Des rémunérations globales disparates
Mais tous les salariés des CHR ne sont pas logés à la même enseigne. En effet, les salariés qui travaillent dans l'hôtellerie à temps complet perçoivent un salaire net horaire moyen de 7,39 e, soit 3,1 % de plus que dans la restauration et 12,3 % de plus que dans les cafés.
Mais là encore, les différences de rémunération entre les hôtels, cafés et restaurants sont largement liées à la structure des emplois. En effet, dans les cafés, les emplois les moins rémunérateurs sont plus présents, les employés représentant 86,2 % des effectifs contre 74,1 % dans la restauration et 71 % dans l'hôtellerie. De même pour les femmes, le constat est encore plus marquant, dans la mesure où 91 % d'entre elles appartiennent à la catégorie employés dans les cafés, et elles ne représentent plus que 80 % dans la restauration et 78 % dans l'hôtellerie. Cette analyse est renforcée quand on examine la même catégorie d'emploi entre les trois secteurs des CHR. On s'aperçoit alors que le niveau de rémunération est homogène entre les hôtels, cafés, restaurants. Et de conclure, que les emplois peu rémunérateurs des cafés ne sont pas dus à l'activité elle-même, mais à la structure des emplois qui y sont exercés.
En fait, cette analyse conclut que le seul écart de salaire que l'on rencontre selon le secteur d'activité concerne celui des cadres et chefs d'entreprise qui, à caractéristiques identiques, perçoivent dans les hôtels un salaire net horaire supérieur de 10 % par rapport aux cafés et aux restaurants.

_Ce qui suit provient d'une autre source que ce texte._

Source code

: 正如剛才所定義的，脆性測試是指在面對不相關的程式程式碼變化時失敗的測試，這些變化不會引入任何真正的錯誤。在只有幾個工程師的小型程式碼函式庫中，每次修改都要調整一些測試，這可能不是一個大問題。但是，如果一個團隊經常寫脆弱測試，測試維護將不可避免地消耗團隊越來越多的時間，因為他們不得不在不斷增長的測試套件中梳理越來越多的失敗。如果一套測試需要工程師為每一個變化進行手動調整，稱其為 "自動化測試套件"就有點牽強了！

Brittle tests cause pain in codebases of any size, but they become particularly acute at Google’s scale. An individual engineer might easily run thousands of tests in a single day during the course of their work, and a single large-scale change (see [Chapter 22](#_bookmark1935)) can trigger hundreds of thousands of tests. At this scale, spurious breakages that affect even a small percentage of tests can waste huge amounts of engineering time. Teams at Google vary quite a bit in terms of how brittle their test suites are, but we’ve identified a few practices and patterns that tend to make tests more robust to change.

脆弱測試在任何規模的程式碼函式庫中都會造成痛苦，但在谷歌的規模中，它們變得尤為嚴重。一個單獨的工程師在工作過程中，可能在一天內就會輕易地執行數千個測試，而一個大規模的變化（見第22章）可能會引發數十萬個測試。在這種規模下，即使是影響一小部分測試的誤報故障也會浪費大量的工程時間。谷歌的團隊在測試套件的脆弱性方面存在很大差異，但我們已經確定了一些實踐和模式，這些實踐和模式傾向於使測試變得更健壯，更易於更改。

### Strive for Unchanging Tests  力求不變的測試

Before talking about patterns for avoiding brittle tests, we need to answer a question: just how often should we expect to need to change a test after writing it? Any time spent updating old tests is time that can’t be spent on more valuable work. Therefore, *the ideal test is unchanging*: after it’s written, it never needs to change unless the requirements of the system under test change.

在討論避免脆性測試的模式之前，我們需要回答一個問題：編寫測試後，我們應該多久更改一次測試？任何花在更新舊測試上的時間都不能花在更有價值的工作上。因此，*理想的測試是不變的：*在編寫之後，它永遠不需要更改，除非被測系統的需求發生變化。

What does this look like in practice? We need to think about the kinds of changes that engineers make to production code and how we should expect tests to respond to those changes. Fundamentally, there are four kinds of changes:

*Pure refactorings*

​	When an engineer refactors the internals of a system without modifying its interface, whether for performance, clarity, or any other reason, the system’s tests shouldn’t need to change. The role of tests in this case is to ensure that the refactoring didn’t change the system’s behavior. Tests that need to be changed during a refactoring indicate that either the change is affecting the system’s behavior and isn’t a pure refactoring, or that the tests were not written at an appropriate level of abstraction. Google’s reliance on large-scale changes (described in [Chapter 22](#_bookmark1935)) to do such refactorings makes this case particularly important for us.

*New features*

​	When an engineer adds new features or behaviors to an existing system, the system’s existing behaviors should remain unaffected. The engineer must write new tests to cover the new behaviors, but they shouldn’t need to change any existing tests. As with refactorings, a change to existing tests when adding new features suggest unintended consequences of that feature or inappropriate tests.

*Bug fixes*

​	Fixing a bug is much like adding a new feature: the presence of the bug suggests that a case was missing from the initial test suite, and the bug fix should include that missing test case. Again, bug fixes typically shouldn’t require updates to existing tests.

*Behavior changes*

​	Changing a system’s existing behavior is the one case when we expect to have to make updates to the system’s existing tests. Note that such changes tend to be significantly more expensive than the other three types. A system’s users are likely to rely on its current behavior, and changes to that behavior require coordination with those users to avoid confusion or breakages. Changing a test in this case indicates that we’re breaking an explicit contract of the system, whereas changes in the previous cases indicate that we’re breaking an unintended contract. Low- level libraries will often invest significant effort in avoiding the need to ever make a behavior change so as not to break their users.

(Etude Insee n° 889, mars 2003, L'hôtellerie, la restauration et les cafés, un secteur très spécifique en termes d'emploi et de rémunérations, de Martine Beauvois, division exploitation des fichiers administratifs sur l'emploi et les revenus, Insee)

Sources de l'étude

Les résultats de cette étude sont issus de l'exploitation exhaustive des DADS (Déclarations annuelles de données sociales) qui ont permis d'établir les salaires et effectifs déclarés.
Cette étude s'est attardée ici sur les salariés de l'hôtellerie avec ou sans restaurant, la restauration de type traditionnelle et la restauration rapide et les cafés (cafés-tabac et débits de boissons) en France métropolitaine.
Sont exclus de cette étude, les apprentis et les stagiaires. L'analyse se concentre principalement sur les salariés à temps complet.